Update: Disaster averted.
With everything I did this afternoon, I was running a bit late (especially after missing my train). So I called Okaasan to tell her where I was. It was a good thing that I did, because as it was long past the time that I usually got home, Otousan had gotten a bit worried, and was about to go out looking for me. So it was a good thing indeed that I decided to call home, otherwise I do believe that there would be a rather pissed reception waiting for me. And that would have been a really bad thing, because everyone seemed to be in a particularly good mood today. For example, dinner tonight was a rice omelet, and when I sat down to mine I saw that Okaasan had spelled my name in ketchup on the top (Ketchup is a common condiment on eggs here; I can just picture Elena's 'ick!' expression right now for some reason).
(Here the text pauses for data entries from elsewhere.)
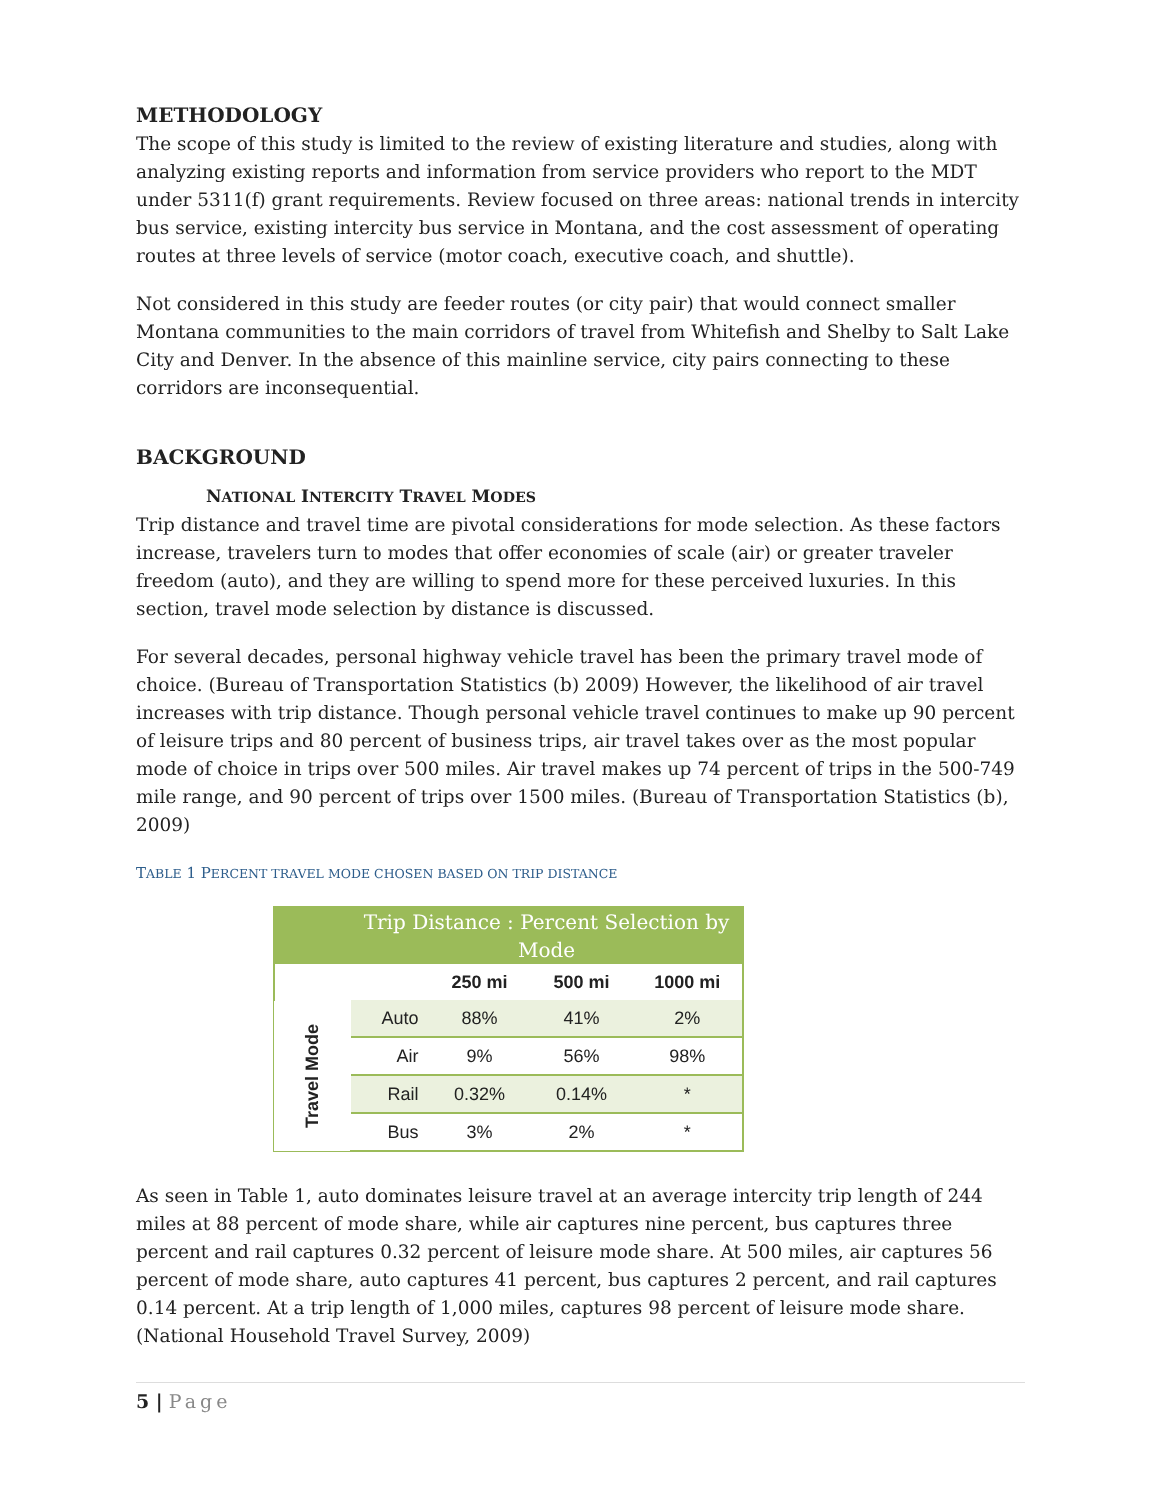METHODOLOGY
The scope of this study is limited to the review of existing literature and studies, along with analyzing existing reports and information from service providers who report to the MDT under 5311(f) grant requirements. Review focused on three areas: national trends in intercity bus service, existing intercity bus service in Montana, and the cost assessment of operating routes at three levels of service (motor coach, executive coach, and shuttle).
Not considered in this study are feeder routes (or city pair) that would connect smaller Montana communities to the main corridors of travel from Whitefish and Shelby to Salt Lake City and Denver. In the absence of this mainline service, city pairs connecting to these corridors are inconsequential.
BACKGROUND
NATIONAL INTERCITY TRAVEL MODES
Trip distance and travel time are pivotal considerations for mode selection. As these factors increase, travelers turn to modes that offer economies of scale (air) or greater traveler freedom (auto), and they are willing to spend more for these perceived luxuries. In this section, travel mode selection by distance is discussed.
For several decades, personal highway vehicle travel has been the primary travel mode of choice. (Bureau of Transportation Statistics (b) 2009) However, the likelihood of air travel increases with trip distance. Though personal vehicle travel continues to make up 90 percent of leisure trips and 80 percent of business trips, air travel takes over as the most popular mode of choice in trips over 500 miles. Air travel makes up 74 percent of trips in the 500-749 mile range, and 90 percent of trips over 1500 miles. (Bureau of Transportation Statistics (b), 2009)
TABLE 1 PERCENT TRAVEL MODE CHOSEN BASED ON TRIP DISTANCE
| | Trip Distance : Percent Selection by Mode | | | |
| --- | --- | --- | --- | --- |
| | | 250 mi | 500 mi | 1000 mi |
| Travel Mode | Auto | 88% | 41% | 2% |
| | Air | 9% | 56% | 98% |
| | Rail | 0.32% | 0.14% | * |
| | Bus | 3% | 2% | * |
As seen in Table 1, auto dominates leisure travel at an average intercity trip length of 244 miles at 88 percent of mode share, while air captures nine percent, bus captures three percent and rail captures 0.32 percent of leisure mode share. At 500 miles, air captures 56 percent of mode share, auto captures 41 percent, bus captures 2 percent, and rail captures 0.14 percent. At a trip length of 1,000 miles, captures 98 percent of leisure mode share. (National Household Travel Survey, 2009)
5 | Page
To people who say that the Japanese have no sense of humor, on television, we were just watching a game show (I think) that had four contestants betting that they couldn't be made to laugh so hard that they'd shoot milk out there nose. Several small groups suddenly appeared from behind a door, doing various slapstick-y things, all the while the contestants drank big glasses of milk. The last group was the funniest, as shown by the fact that all four spontaneously spewed milk halfway across the stage, and then good natured- (and milk mustached)-ly, paid out to the winning act.
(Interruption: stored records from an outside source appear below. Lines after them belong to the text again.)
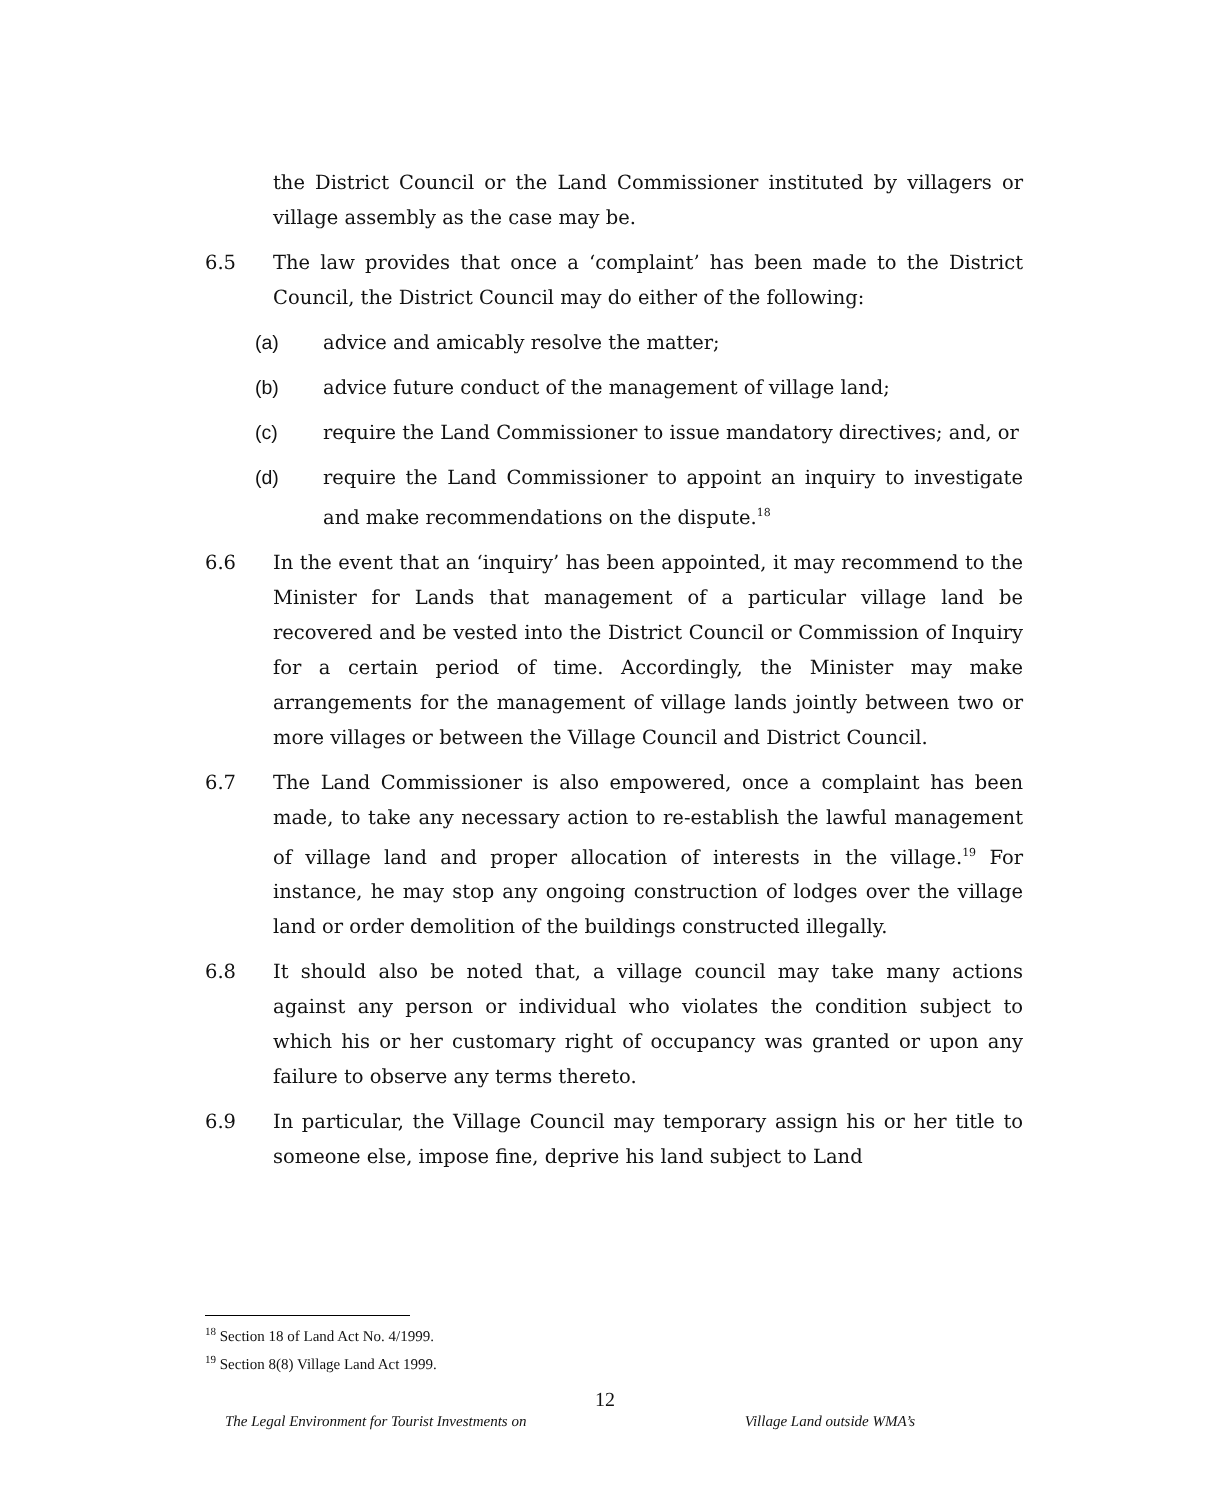the District Council or the Land Commissioner instituted by villagers or village assembly as the case may be.
6.5 The law provides that once a ‘complaint’ has been made to the District Council, the District Council may do either of the following:
(a) advice and amicably resolve the matter;
(b) advice future conduct of the management of village land;
(c) require the Land Commissioner to issue mandatory directives; and, or
(d) require the Land Commissioner to appoint an inquiry to investigate and make recommendations on the dispute.<sup>18</sup>
6.6 In the event that an ‘inquiry’ has been appointed, it may recommend to the Minister for Lands that management of a particular village land be recovered and be vested into the District Council or Commission of Inquiry for a certain period of time. Accordingly, the Minister may make arrangements for the management of village lands jointly between two or more villages or between the Village Council and District Council.
6.7 The Land Commissioner is also empowered, once a complaint has been made, to take any necessary action to re-establish the lawful management of village land and proper allocation of interests in the village.<sup>19</sup> For instance, he may stop any ongoing construction of lodges over the village land or order demolition of the buildings constructed illegally.
6.8 It should also be noted that, a village council may take many actions against any person or individual who violates the condition subject to which his or her customary right of occupancy was granted or upon any failure to observe any terms thereto.
6.9 In particular, the Village Council may temporary assign his or her title to someone else, impose fine, deprive his land subject to Land
<sup>18</sup> Section 18 of Land Act No. 4/1999.
<sup>19</sup> Section 8(8) Village Land Act 1999.
12
The Legal Environment for Tourist Investments on Village Land outside WMA’s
Oh yes, a topic that I've been asked about several times: no, I don't not have to take my shoes off _every_ time I go inside, _everywhere_ I go. The whole no shoes issue is only present where practical. Going into a house, you take off your shoes and put on slippers. At JCMU, we don't wear shoes inside. When you go into a temple, you take off your shoes. When you go grocery shopping, or to the bank, or to most restaurants (really fancy traditional ones would be an exception) you don't bother with your shoes. It's a cultural practice, not an inanity.